### [PROBLEM DESCRIPTION]
Please output the part of the melanoma therapy text between "The following are" and "combination by clicking here.", inclusive, copied word for word.

Research has identified a number of molecular pathways and mutated genes in melanoma. The new targeted therapies benefit patients whose melanoma cells have the specific mutation that make a particular pathway important in the survival, growth, or multiplication of their melanoma cells.
BRAF mutations have been shown to occur in about 50% of all melanoma patients, and these mutations activate a particular pathway known as the MAP kinase pathway. If a patient’s cancer has the BRAF mutation, a treatment that targets that mutation can be helpful. Patients who do not have this mutation, do not benefit. As well, patients can have a C-KIT or NRAS mutation.
The following are FDA approved targeted therapies:
- Mekinist (trametinib) and Tafinlar (dabrafenib) Combination: Learn about the Mekinist and Tafinlar combination by clicking here.
- Mekinist (trametinib): Learn about Mekinist by clicking here.
- Tafinlar (dabrafenib): Learn about Tafinlar by clicking here.
- Zelboraf (vemurafenib): Learn about Zelboraf by clicking here.
Experimental Approaches in Targeted Therapy Include:
BRAF Inhibitors in Combination
Listed below is a combination that is being investigated.
- Zelboraf + Cobimetinib combines a targeted therapy with a MEK inhibitor. In the Phase III trial, progression free survival (the time a patient lives without cancer growing or spreading) was 12.3 months for patients on Zelboraf and Cobimetinib vs. 7.2 months for patients treated with Zelboraf alone.
BRAF Inhibitors for Brain Metastasis
Patients with melanoma frequently suffer from brain metastasis and most drugs are not able to get to the brain. In a phase II clinical trial of Tafinlar in patients with a BRAF V600E mutation, 18% of the patients showed a shrinkage in their brain metastases. Clinical trials are now going on and/or being designed to determine the safety and effectiveness of combining BRAF inhibitors with other treatments used for brain metastases.
MEK is a critical member of the MAPK pathway involved in growth and survival of cancer cells.
Mutations in KIT are most frequently seen in certain melanoma subtypes, particularly acral lentiginous melanoma (melanoma of the palms, soles, and nail beds), mucosal melanomas, as well as those melanomas associated with extensive sun damage. In those patients treatment with KIT inhibitors such as imatinib and sunitinib has been reported to be beneficial.
- Gleevec (Imatinib) is approved for the treatment of chronic myeloid leukemia and Gastrointestinal Stromal Tumors (GIST). Tumor shrinkage has been reported in melanoma patients with KIT mutations and multiple Phase II trials are currently testing imatinib alone or in combination with chemotherapy for this group of patients.
- Tasigna (Nilotinib) is approved for the treatment of chronic myeloid leukemia and is currently being tested in melanoma patients with KIT mutations.
- Sprycel (Dasatinib) is approved for chronic myeloid leukemia and is being tested in multiple Phase II trials for melanoma patients with KIT mutations.
Several other pathways and targets are currently being explored in melanoma. The following is a list of some targets for which drugs are being tested in early phase clinical trials: CDK2, CDK4, and ERBB4.

(Stored items from a collection)
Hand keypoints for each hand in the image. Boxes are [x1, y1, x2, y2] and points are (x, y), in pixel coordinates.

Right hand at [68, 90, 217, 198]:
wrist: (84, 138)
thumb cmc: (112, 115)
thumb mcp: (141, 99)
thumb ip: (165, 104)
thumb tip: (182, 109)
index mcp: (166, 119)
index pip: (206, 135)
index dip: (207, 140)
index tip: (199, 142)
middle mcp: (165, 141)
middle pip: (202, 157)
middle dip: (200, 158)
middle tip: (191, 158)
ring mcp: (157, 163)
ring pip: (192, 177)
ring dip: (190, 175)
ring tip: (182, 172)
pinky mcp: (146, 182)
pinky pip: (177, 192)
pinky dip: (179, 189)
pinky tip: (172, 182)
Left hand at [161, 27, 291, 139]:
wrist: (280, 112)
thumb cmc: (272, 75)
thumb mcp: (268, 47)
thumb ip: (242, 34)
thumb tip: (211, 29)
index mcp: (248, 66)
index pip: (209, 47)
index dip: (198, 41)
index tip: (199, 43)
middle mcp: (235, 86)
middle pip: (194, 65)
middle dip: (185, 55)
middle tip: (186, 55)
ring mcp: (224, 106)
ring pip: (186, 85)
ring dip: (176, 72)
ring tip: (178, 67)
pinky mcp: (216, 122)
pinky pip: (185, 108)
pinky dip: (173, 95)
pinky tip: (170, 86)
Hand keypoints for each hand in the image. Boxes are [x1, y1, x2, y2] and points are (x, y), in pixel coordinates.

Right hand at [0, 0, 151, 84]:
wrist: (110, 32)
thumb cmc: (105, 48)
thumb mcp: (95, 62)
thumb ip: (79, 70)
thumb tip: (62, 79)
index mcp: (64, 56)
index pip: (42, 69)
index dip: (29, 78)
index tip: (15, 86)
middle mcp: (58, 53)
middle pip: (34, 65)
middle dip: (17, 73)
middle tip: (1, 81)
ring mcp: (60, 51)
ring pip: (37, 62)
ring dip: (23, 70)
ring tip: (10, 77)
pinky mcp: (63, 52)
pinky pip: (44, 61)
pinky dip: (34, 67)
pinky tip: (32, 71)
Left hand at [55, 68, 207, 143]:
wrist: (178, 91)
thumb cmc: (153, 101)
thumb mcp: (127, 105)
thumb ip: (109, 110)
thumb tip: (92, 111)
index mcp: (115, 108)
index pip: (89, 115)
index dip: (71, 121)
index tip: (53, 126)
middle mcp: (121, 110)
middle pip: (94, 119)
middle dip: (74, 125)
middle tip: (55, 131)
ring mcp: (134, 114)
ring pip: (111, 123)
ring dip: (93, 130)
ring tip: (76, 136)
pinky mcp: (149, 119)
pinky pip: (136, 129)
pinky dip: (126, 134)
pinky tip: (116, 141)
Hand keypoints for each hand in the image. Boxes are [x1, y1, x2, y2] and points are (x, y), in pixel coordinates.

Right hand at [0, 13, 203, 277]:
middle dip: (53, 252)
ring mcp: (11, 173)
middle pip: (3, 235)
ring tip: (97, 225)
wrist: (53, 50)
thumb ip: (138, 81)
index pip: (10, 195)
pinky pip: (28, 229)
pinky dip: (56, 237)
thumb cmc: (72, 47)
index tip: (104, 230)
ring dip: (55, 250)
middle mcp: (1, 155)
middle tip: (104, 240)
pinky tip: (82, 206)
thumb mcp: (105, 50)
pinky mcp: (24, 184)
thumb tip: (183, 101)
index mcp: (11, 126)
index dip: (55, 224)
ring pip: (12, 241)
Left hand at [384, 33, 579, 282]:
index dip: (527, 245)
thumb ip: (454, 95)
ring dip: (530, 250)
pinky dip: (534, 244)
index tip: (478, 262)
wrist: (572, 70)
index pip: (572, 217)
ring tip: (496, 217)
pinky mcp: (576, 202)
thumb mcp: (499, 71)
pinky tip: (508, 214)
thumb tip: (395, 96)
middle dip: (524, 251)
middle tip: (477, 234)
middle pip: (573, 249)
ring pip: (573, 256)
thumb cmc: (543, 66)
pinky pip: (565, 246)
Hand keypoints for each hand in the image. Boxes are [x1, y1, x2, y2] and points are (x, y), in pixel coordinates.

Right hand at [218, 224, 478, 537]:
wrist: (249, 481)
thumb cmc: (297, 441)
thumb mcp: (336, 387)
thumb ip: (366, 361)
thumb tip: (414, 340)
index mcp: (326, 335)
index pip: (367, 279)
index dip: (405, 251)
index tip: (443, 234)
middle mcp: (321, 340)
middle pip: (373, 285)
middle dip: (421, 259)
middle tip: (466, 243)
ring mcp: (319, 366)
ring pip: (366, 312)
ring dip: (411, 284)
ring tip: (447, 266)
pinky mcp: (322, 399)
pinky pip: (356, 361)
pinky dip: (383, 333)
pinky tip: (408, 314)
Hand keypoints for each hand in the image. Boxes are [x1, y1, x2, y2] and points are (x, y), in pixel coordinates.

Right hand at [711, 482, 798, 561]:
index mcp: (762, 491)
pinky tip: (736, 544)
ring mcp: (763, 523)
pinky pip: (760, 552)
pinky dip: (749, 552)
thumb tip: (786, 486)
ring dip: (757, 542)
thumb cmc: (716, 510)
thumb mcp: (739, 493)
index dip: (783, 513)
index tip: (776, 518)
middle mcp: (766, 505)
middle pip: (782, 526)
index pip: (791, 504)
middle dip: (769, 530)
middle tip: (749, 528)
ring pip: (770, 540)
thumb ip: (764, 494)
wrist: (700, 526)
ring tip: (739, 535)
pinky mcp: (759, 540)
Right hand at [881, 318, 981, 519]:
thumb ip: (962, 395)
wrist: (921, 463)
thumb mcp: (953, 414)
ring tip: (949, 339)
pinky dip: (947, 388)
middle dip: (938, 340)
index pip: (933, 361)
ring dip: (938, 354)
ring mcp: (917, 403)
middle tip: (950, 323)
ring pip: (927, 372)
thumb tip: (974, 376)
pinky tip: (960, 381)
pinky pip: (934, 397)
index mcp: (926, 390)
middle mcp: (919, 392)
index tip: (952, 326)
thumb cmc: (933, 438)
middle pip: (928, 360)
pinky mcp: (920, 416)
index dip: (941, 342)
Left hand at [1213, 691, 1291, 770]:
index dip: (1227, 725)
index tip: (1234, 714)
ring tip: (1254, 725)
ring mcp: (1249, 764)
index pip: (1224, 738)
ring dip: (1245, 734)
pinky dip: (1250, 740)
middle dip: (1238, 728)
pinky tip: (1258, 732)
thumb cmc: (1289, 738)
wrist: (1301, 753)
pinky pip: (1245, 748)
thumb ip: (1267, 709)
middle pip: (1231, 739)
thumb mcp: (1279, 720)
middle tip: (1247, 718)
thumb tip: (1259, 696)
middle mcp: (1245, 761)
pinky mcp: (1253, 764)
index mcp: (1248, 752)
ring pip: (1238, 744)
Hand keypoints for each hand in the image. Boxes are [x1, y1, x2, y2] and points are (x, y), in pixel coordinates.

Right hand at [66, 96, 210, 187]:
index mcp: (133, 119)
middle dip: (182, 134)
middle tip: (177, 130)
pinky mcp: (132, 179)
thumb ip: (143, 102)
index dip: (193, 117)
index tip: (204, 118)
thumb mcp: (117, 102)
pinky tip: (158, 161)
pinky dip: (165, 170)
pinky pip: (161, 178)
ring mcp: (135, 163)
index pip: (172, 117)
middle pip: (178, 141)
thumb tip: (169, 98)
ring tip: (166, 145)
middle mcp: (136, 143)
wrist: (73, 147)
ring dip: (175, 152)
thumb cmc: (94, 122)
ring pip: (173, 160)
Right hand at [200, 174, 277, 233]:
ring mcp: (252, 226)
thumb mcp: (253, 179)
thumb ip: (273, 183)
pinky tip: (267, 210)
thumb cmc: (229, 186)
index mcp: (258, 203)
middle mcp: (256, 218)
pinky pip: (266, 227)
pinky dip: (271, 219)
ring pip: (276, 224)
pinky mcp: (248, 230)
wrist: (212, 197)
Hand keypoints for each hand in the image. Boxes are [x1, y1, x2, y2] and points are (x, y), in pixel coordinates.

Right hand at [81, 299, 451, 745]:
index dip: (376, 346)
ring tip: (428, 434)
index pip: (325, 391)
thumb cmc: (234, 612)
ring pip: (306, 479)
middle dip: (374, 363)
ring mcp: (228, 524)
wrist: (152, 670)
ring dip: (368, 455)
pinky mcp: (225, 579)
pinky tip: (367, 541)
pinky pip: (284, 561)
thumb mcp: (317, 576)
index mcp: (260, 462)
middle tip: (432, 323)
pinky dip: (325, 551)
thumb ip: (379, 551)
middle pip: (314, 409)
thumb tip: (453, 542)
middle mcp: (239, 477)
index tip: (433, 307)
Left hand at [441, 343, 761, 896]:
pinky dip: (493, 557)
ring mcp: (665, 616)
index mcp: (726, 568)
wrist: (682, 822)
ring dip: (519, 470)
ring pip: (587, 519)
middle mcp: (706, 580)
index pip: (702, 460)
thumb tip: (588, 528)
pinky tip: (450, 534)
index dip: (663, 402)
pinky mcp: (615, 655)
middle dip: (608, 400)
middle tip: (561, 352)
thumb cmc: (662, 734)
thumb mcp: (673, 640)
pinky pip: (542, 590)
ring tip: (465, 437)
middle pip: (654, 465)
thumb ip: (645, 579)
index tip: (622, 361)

### [TASK SOLUTION]
The following are FDA approved targeted therapies:
- Mekinist (trametinib) and Tafinlar (dabrafenib) Combination: Learn about the Mekinist and Tafinlar combination by clicking here.